The roles of Elvira and Zulma, her confidante, are filled by Lilian Farahani and Esther Kuiper. Farahani is a most intelligent artist, sensitive to every nuance in both the score and the libretto. They are supported by Pablo Ruiz as the unfortunate Taddeo who, in the recitatives especially, captures the essence of his tragicomic character.
Berzhanskaya’s Furore Unleashed
Finally, there is Vasilisa Berzhanskaya whose notoriously vast range allows the mezzo to tackle the contralto part of Isabella.
In her Act two cavatina of “Per lui che adoro” the lavishness of her tone makes a case for her natural talent as a vocalist. Gifted with one of the most inherently exciting voices of her generation, however, it is the instinctive, yet at the same time cerebral approach to her part which, in the vein of the Divina, defines the Russian Berzhanskaya as eclectic.
It is indeed hard not to hear the echo of Callas’ Rosina in the furore of her coloraturas, here and in the famous “Pensa alla patria.”
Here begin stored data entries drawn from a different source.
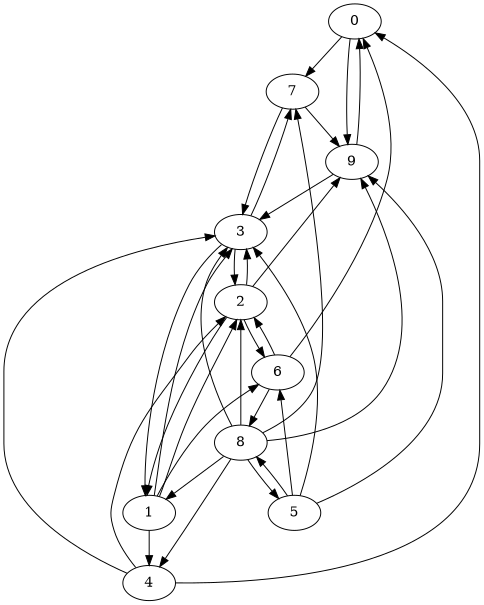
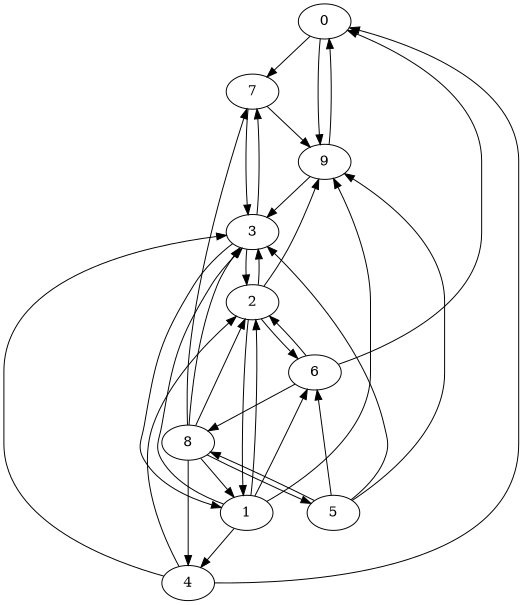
  strict digraph {
    0
    7
    9
    3
    1
    2
    4
    6
    8
    5
    0 -> 7
    0 -> 9
    7 -> 9
    7 -> 3
    9 -> 0
    9 -> 3
    3 -> 7
    3 -> 1
    3 -> 2
    1 -> 3
    1 -> 2
    1 -> 4
    1 -> 6
    2 -> 9
    2 -> 3
    2 -> 1
    2 -> 6
    4 -> 0
    4 -> 3
    4 -> 2
    6 -> 0
    6 -> 2
    6 -> 8
    8 -> 7
-   8 -> 9
+   1 -> 9
    8 -> 3
    8 -> 1
    8 -> 2
    8 -> 4
    8 -> 5
    5 -> 9
    5 -> 3
    5 -> 6
    5 -> 8
  }
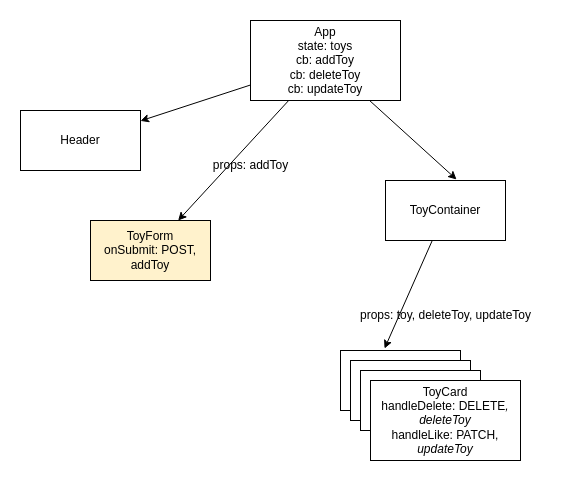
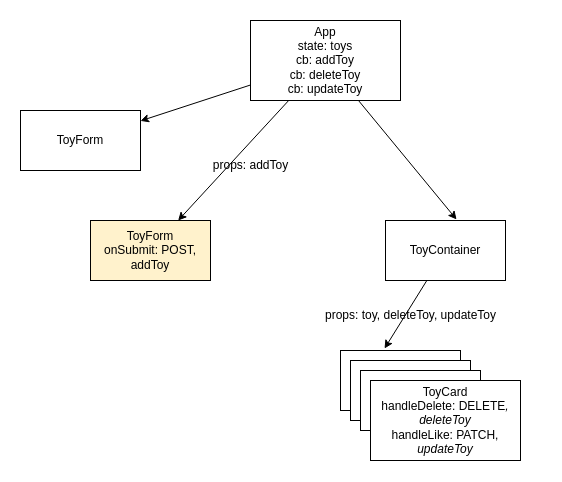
  <mxCell id="0" />
  <mxCell id="1" parent="0" />
  <mxCell id="2" style="edgeStyle=none;html=1;" edge="1" parent="1" source="5" target="6"><mxGeometry relative="1" as="geometry" /></mxCell>
  <mxCell id="3" style="edgeStyle=none;html=1;entryX=0.592;entryY=-0.017;entryDx=0;entryDy=0;entryPerimeter=0;" edge="1" parent="1" source="5" target="8"><mxGeometry relative="1" as="geometry" /></mxCell>
  <mxCell id="4" value="" style="edgeStyle=none;html=1;" edge="1" parent="1" source="5" target="9"><mxGeometry relative="1" as="geometry" /></mxCell>
  <mxCell id="5" value="App&lt;br&gt;state: toys&lt;br&gt;cb: addToy&lt;br&gt;cb: deleteToy&lt;br&gt;cb: updateToy" style="whiteSpace=wrap;html=1;" vertex="1" parent="1"><mxGeometry x="250" y="20" width="150" height="80" as="geometry" /></mxCell>
- <mxCell id="6" value="Header" style="whiteSpace=wrap;html=1;" vertex="1" parent="1"><mxGeometry x="20" y="110" width="120" height="60" as="geometry" /></mxCell>
+ <mxCell id="6" value="ToyForm" style="whiteSpace=wrap;html=1;" vertex="1" parent="1"><mxGeometry x="20" y="110" width="120" height="60" as="geometry" /></mxCell>
  <mxCell id="7" style="edgeStyle=none;html=1;entryX=0.367;entryY=-0.033;entryDx=0;entryDy=0;entryPerimeter=0;" edge="1" parent="1" source="8" target="10"><mxGeometry relative="1" as="geometry" /></mxCell>
- <mxCell id="8" value="ToyContainer" style="whiteSpace=wrap;html=1;" vertex="1" parent="1"><mxGeometry x="385" y="180" width="120" height="60" as="geometry" /></mxCell>
+ <mxCell id="8" value="ToyContainer" style="whiteSpace=wrap;html=1;" vertex="1" parent="1"><mxGeometry x="385" y="220" width="120" height="60" as="geometry" /></mxCell>
  <mxCell id="9" value="ToyForm&lt;br&gt;onSubmit: POST, addToy" style="whiteSpace=wrap;html=1;fillColor=#fff2cc;" vertex="1" parent="1"><mxGeometry x="90" y="220" width="120" height="60" as="geometry" /></mxCell>
  <mxCell id="10" value="ToyCard" style="whiteSpace=wrap;html=1;" vertex="1" parent="1"><mxGeometry x="340" y="350" width="120" height="60" as="geometry" /></mxCell>
  <mxCell id="11" value="ToyCard" style="whiteSpace=wrap;html=1;" vertex="1" parent="1"><mxGeometry x="350" y="360" width="120" height="60" as="geometry" /></mxCell>
  <mxCell id="12" value="ToyCard" style="whiteSpace=wrap;html=1;" vertex="1" parent="1"><mxGeometry x="360" y="370" width="120" height="60" as="geometry" /></mxCell>
  <mxCell id="13" value="ToyCard&lt;br&gt;handleDelete: DELETE&lt;i&gt;, deleteToy&lt;/i&gt;&lt;br&gt;handleLike: PATCH, &lt;i&gt;updateToy&lt;/i&gt;" style="whiteSpace=wrap;html=1;" vertex="1" parent="1"><mxGeometry x="370" y="380" width="150" height="80" as="geometry" /></mxCell>
- <mxCell id="14" value="props: toy, deleteToy, updateToy" style="text;html=1;align=center;verticalAlign=middle;resizable=0;points=[];autosize=1;strokeColor=none;fillColor=none;" vertex="1" parent="1"><mxGeometry x="350" y="300" width="190" height="30" as="geometry" /></mxCell>
+ <mxCell id="14" value="props: toy, deleteToy, updateToy" style="text;html=1;align=center;verticalAlign=middle;resizable=0;points=[];autosize=1;strokeColor=none;fillColor=none;" vertex="1" parent="1"><mxGeometry x="315" y="300" width="190" height="30" as="geometry" /></mxCell>
  <mxCell id="15" value="props: addToy" style="text;html=1;align=center;verticalAlign=middle;resizable=0;points=[];autosize=1;strokeColor=none;fillColor=none;" vertex="1" parent="1"><mxGeometry x="200" y="150" width="100" height="30" as="geometry" /></mxCell>
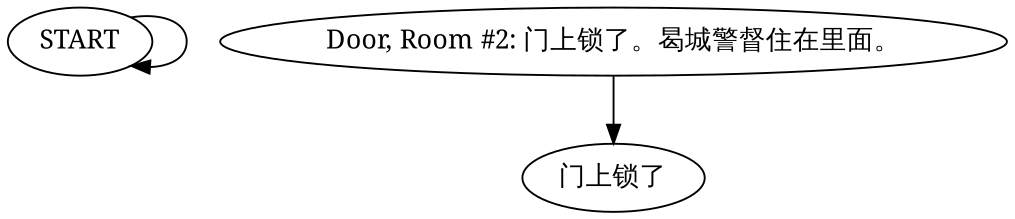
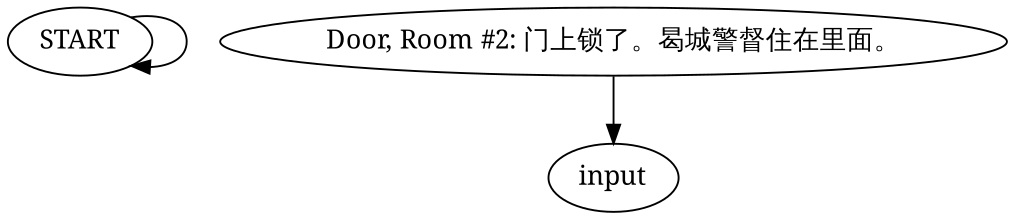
  digraph {
    fontname="Noto Serif"
    node [fontname="Noto Serif"]
    edge [fontname="Noto Serif"]
    n1 [label=START]
-   n2 [label="门上锁了"]
+   n2 [label=input]
    n3 [label="Door, Room #2: 门上锁了。曷城警督住在里面。"]
    n1 -> n1
    n3 -> n2
  }
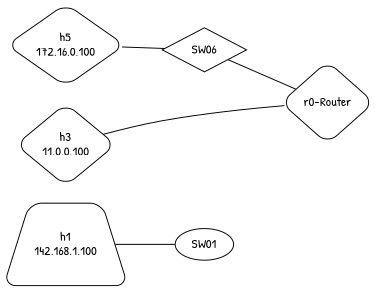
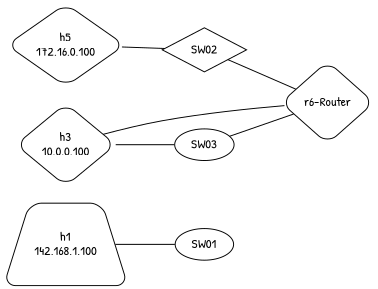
  digraph {
    fontname="Patrick Hand"
    rankdir=LR
    node [fontname="Patrick Hand" shape=diamond style=rounded]
    edge [arrowhead=none fontname="Patrick Hand"]
    n1 [height=1.2 label="h1\n142.168.1.100" shape=trapezium width=1]
    SW01 [height=.2 shape=ellipse style=none width=.2]
    n3 [height=1.2 label="h5\n172.16.0.100" width=1]
-   SW02 [height=.2 style=none width=.2 label=SW06]
-   n5 [height=1.2 label="r0-Router" width=1]
-   n6 [height=1.2 label="h3\n11.0.0.100" width=1]
+   SW02 [height=.2 style=none width=.2]
+   n5 [height=1.2 label="r6-Router" width=1]
+   n6 [height=1.2 label="h3\n10.0.0.100" width=1]
+   SW03 [height=.2 shape=ellipse style=none width=.2]
    n1 -> SW01
    n3 -> SW02
    SW02 -> n5
    n6 -> n5
+   n6 -> SW03
+   SW03 -> n5
  }
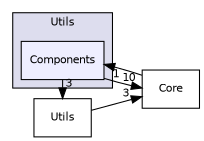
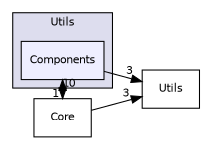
  digraph {
    compound=true
    rankdir=LR
    node [fontname=Helvetica fontsize=10 shape=box]
    edge [headlabel=3 labeldistance=1.5 labelfontname=Helvetica labelfontsize=10]
    n1 [fillcolor="#eeeeff" label=Components pencolor=black style=filled]
    n2 [label=Utils]
    n3 [label=Core]
    subgraph cluster_1 {
      bgcolor="#ddddee"
      fontname=Helvetica
      fontsize=10
      label=Utils
      pencolor=black
      n1
    }
    n1 -> n2
    n1 -> n3 [headlabel=10]
    n3 -> n1 [headlabel=1]
-   n2 -> n3
+   n3 -> n2
  }
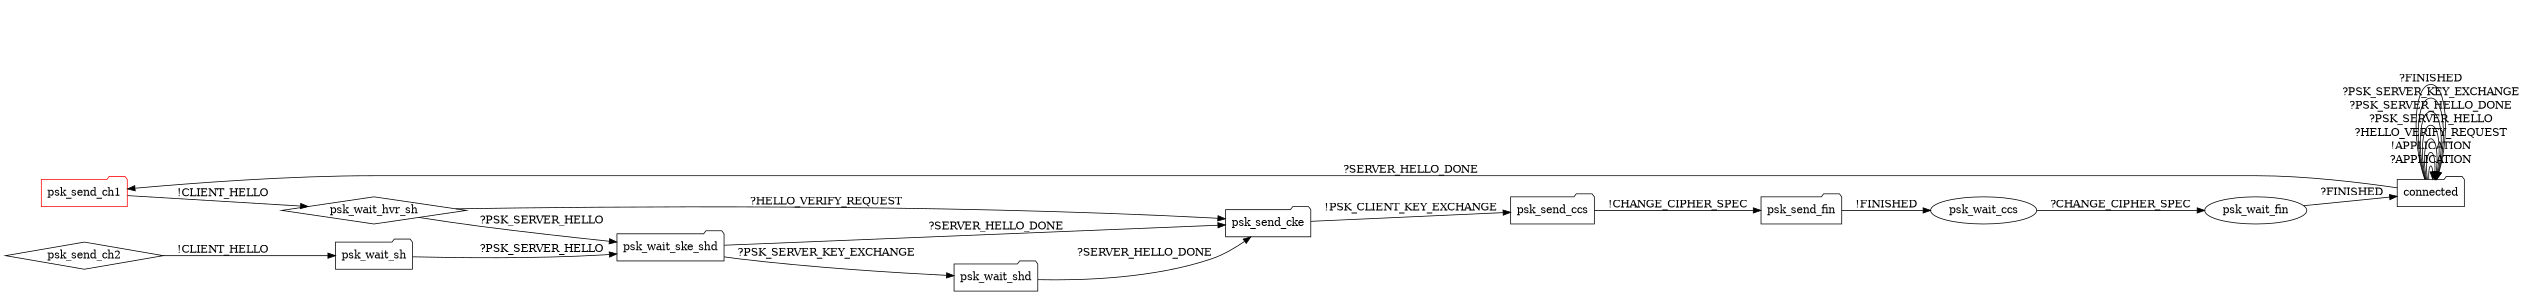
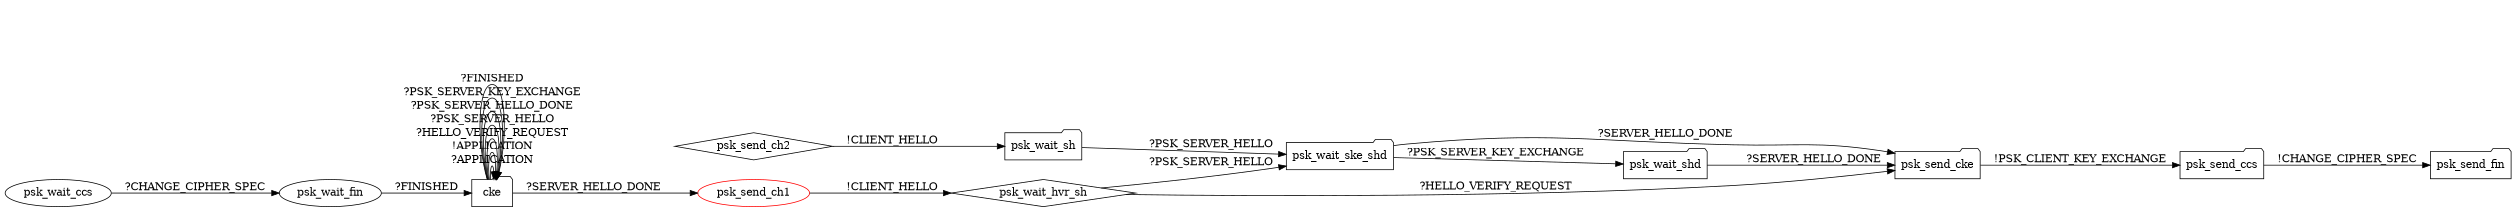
  digraph {
    rankdir=LR
    node [shape=folder]
-   psk_send_ch1 [color=red]
+   psk_send_ch1 [color=red shape=ellipse]
    psk_wait_hvr_sh [shape=diamond]
    psk_wait_ske_shd
    psk_send_cke
-   connected
+   connected [label=cke]
    psk_send_ch2 [shape=diamond]
    psk_wait_sh
    psk_wait_shd
    psk_send_ccs
    psk_send_fin
    psk_wait_ccs [shape=ellipse]
    psk_wait_fin [shape=ellipse]
    psk_send_ch1 -> psk_wait_hvr_sh [label="!CLIENT_HELLO"]
    psk_wait_hvr_sh -> psk_wait_ske_shd [label="?PSK_SERVER_HELLO"]
    psk_wait_hvr_sh -> psk_send_cke [label="?HELLO_VERIFY_REQUEST"]
    psk_wait_ske_shd -> psk_send_cke [label="?SERVER_HELLO_DONE"]
    psk_wait_ske_shd -> psk_wait_shd [label="?PSK_SERVER_KEY_EXCHANGE"]
    psk_send_cke -> psk_send_ccs [label="!PSK_CLIENT_KEY_EXCHANGE"]
    connected -> psk_send_ch1 [label="?SERVER_HELLO_DONE"]
    connected -> connected [label="?APPLICATION"]
    connected -> connected [label="!APPLICATION"]
    connected -> connected [label="?HELLO_VERIFY_REQUEST"]
    connected -> connected [label="?PSK_SERVER_HELLO"]
    connected -> connected [label="?PSK_SERVER_HELLO_DONE"]
    connected -> connected [label="?PSK_SERVER_KEY_EXCHANGE"]
    connected -> connected [label="?FINISHED"]
    psk_send_ch2 -> psk_wait_sh [label="!CLIENT_HELLO"]
    psk_wait_sh -> psk_wait_ske_shd [label="?PSK_SERVER_HELLO"]
    psk_wait_shd -> psk_send_cke [label="?SERVER_HELLO_DONE"]
    psk_send_ccs -> psk_send_fin [label="!CHANGE_CIPHER_SPEC"]
-   psk_send_fin -> psk_wait_ccs [label="!FINISHED"]
    psk_wait_ccs -> psk_wait_fin [label="?CHANGE_CIPHER_SPEC"]
    psk_wait_fin -> connected [label="?FINISHED"]
  }
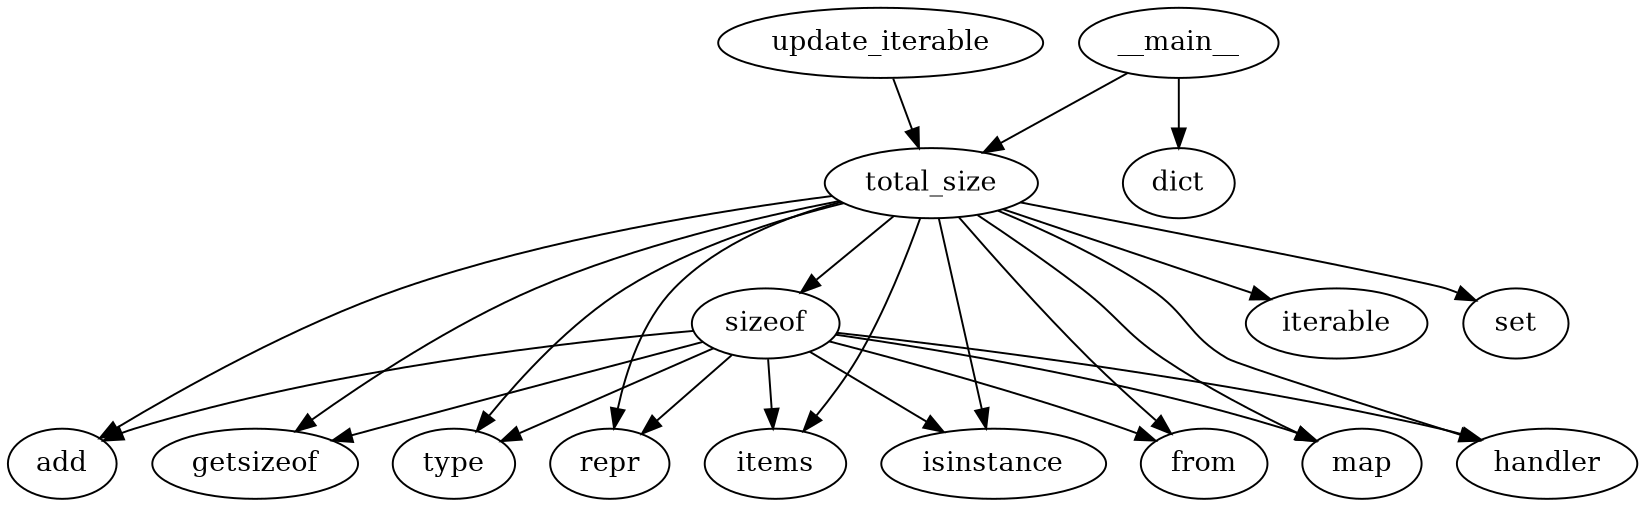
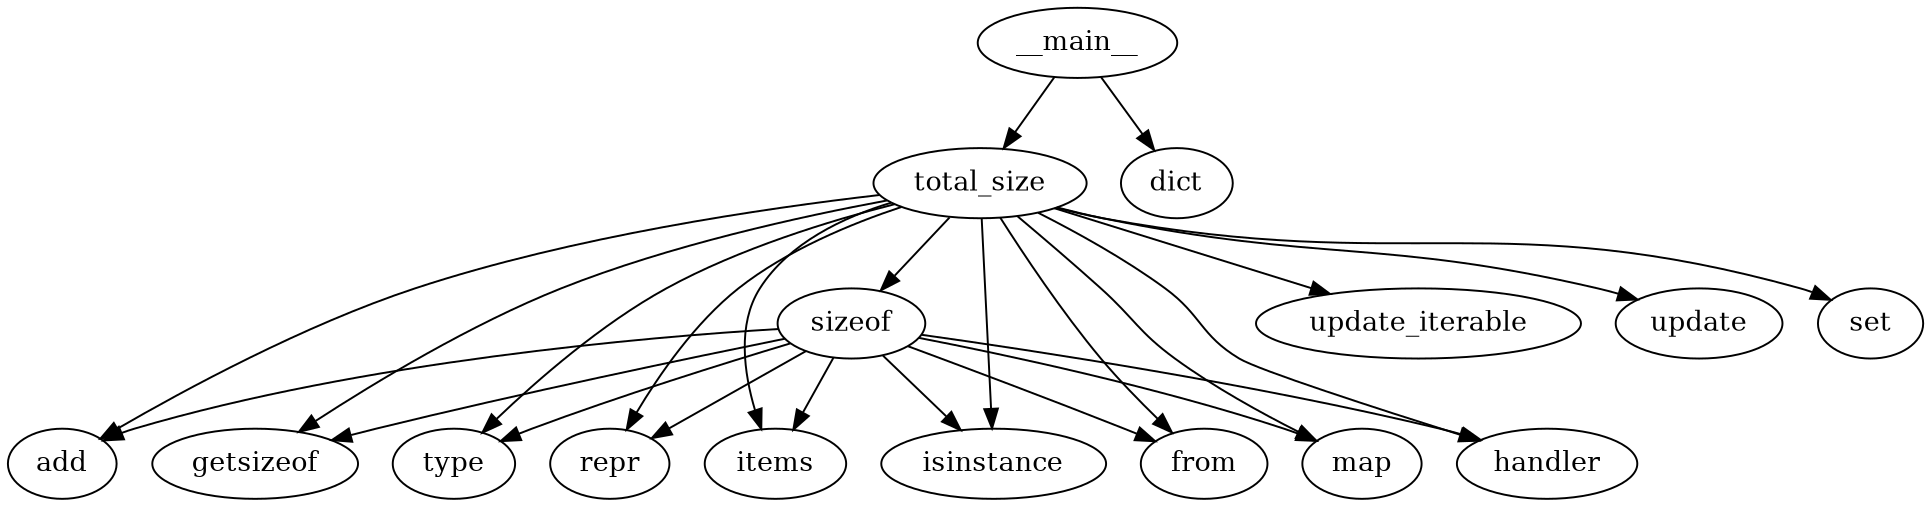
  strict digraph {
    sizeof
    add
    getsizeof
    type
    repr
    items
    isinstance
    n8 [label=from]
    map
    handler
    total_size
    n12 [label=update_iterable]
-   update [label=iterable]
+   update
    set
    __main__
    dict
    sizeof -> add
    sizeof -> getsizeof
    sizeof -> type
    sizeof -> repr
    sizeof -> items
    sizeof -> isinstance
    sizeof -> n8
    sizeof -> map
    sizeof -> handler
    total_size -> sizeof
    total_size -> add
    total_size -> getsizeof
    total_size -> type
    total_size -> repr
    total_size -> items
    total_size -> isinstance
    total_size -> n8
    total_size -> map
    total_size -> handler
-   n12 -> total_size
+   total_size -> n12
    total_size -> update
    total_size -> set
    __main__ -> total_size
    __main__ -> dict
  }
With her seductively shaded tone she delivers a chiaroscuro portrayal which, as far as I can tell, very much stands by itself among the discographical output of the post-war years. One would have to resort to the shellac records of Conchita Supervia to hear an Isabella of similarly dark-hued temper.
The cast is supported by the La Cetra Vokalensemble Basel.
The Orchestra of the Enlightenment is playing fast under Andretta’s direction, with crisp sounds due to its not unchallenged use of period instruments. For Rossini the latter may, to some extent, contravene the composer’s strife for musical, that is orchestral innovation at a time when the instrumental transition to 19th century advances was in the air.
Within the context of Glossa’s “L’italiana,” however, this discussion is largely theoretical and should not distract from its many merits. It is indeed an entertaining, sometimes even brilliant take on Rossini’s early comedy which I strongly believe should introduce both labels and opera goers to a new generation of consummate young singers.